In dat zelfde jaar nog overschreed hij zonder opdracht van den senaat de grenzen zijner provincie en begon een reeks veldtochten, waardoor het land tusschen de toenmalige gallische provincie, den Rijn, den Oceaan en de Pyreneeën grootendeels aan de romeinsche heerschappij onderworpen werd. Hij dwong de Helvetiërs (zie ald.) tot den terugtocht en dreef kort daarop door een overwinning op de Germanen Ariovistus over den Rijn terug. Op het bericht dat de machtige en dappere confederatie der belgische volksstammen in noordelijk Gallië zich uitrustte, trok J. met acht legioenen in 57 hun tegemoet. Het door den koning der Suessionen, Galba, aangevoerde en omstreeks 300.000 man sterke belgische leger verstrooide zich, toen hij aan de Axona (Aisne) daar tegenover kampeerde, na een vruchteloozen aanval. Verschillende volksstammen onderwierpen zich, andere, die een nieuwen en nauweren bond hadden aangegaan en daaronder vooral de Nerviërs, waagden aan de Sambre een overval, doch werden niettemin overwonnen.

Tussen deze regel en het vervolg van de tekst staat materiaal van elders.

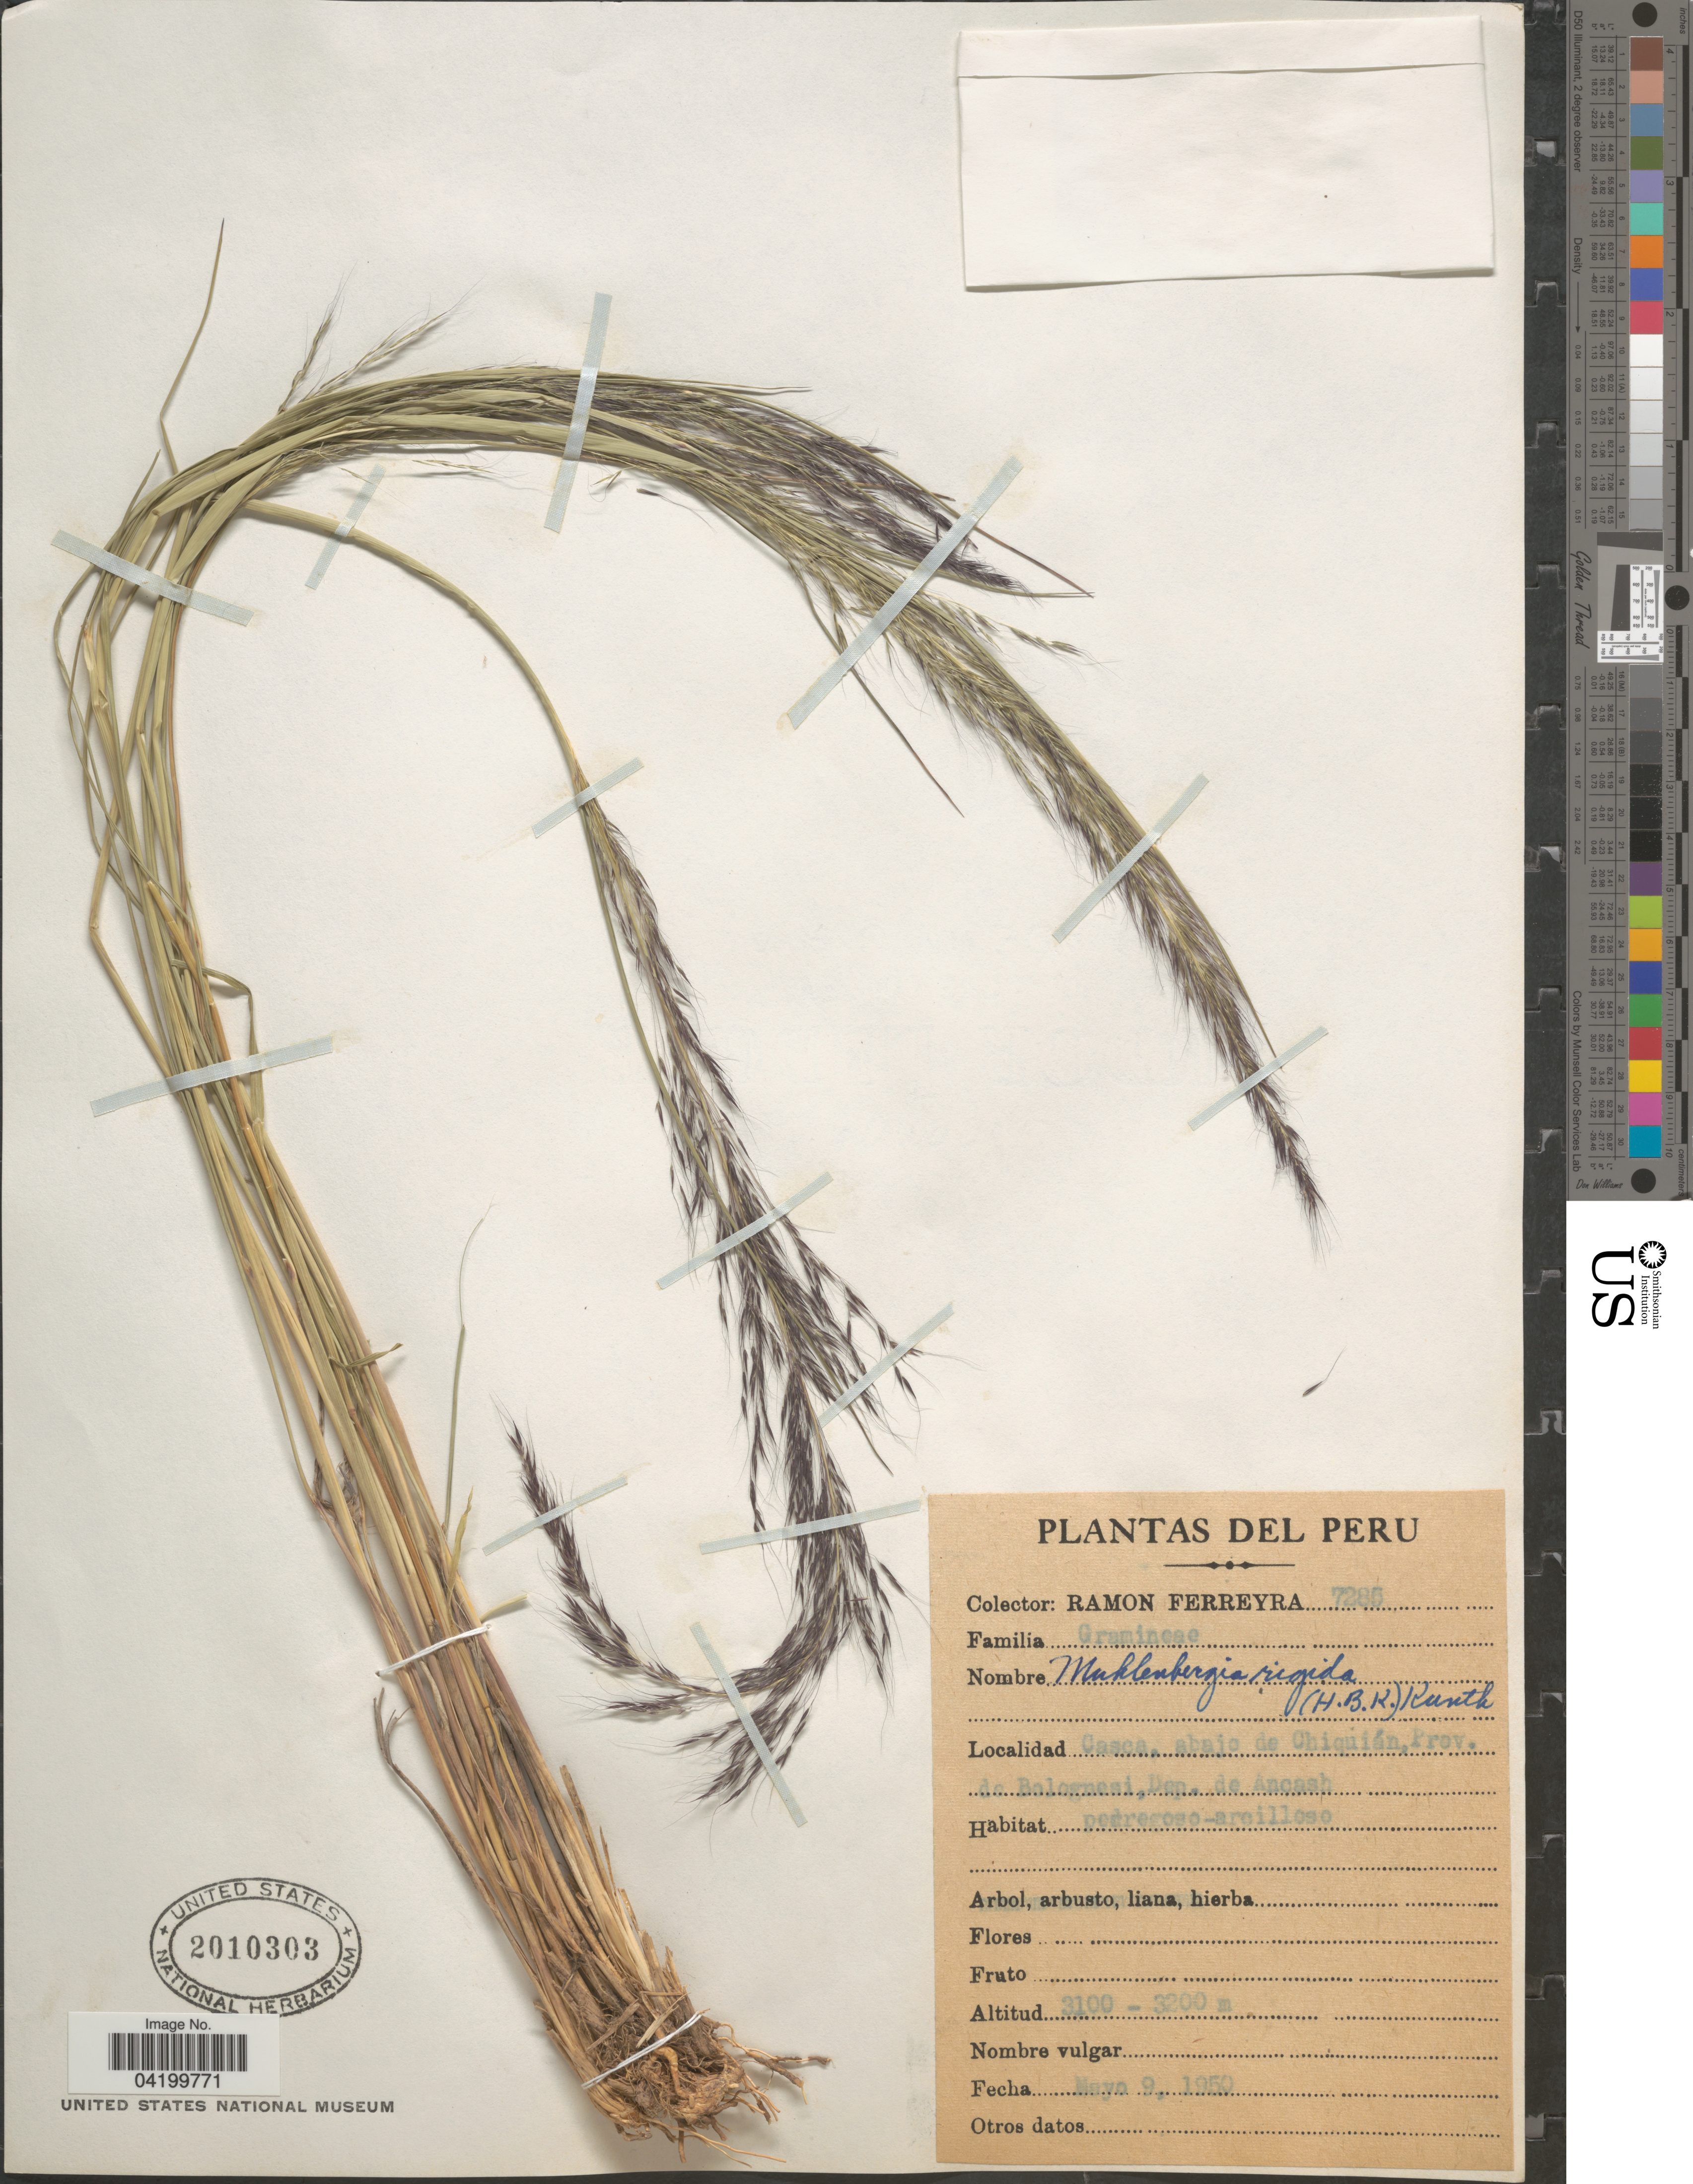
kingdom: Plantae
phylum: Tracheophyta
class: Liliopsida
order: Poales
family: Poaceae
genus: Muhlenbergia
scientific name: Muhlenbergia rigida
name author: (Kunth) Kunth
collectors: R. A. Ferreyra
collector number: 7285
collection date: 1950-05-09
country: Peru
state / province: Ancash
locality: Casca, abajo de Chiquián, Prov. de Balognesi, Dep. de Ancash.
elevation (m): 3100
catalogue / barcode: US 2010303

In April 56 had J. een samenkomst met Crassus te Ravenna en met Pompeius te Luca (tegenw. Lucca); er werd overeengekomen dat Pompeius en Crassus het consulaat van het jaar 55, en Pompeius Spanje, Crassus Syrië voor 5 jaar zouden krijgen; aan J. werd de verlenging van zijn stadhouderschap met 5 jaren (tot einde 49) en de bevoegdheid, zijn legioenen tot tien te vermeerderen en uit de staatskas te bezoldigen, verzekerd. Daarop onderwierp J. nog in 58 de Veneters, Unellers en andere stammen van het tegenwoordige Bretagne en Normandië en veroverde een groot gedeelte van Aquitanië; bijna geheel Gallië van de Pyreneeën tot aan de Belgische kust behoorde nu aan de romeinsche heerschappij. In het voorjaar van 55 keerde J. zich vervolgens tegen de Usipeten en Tenc-' teren, die, door de Sueven bestookt, over den Rijn in het gebied der Belgen gevallen waren. Hij verstrooide hen en versloeg hen grootendeels.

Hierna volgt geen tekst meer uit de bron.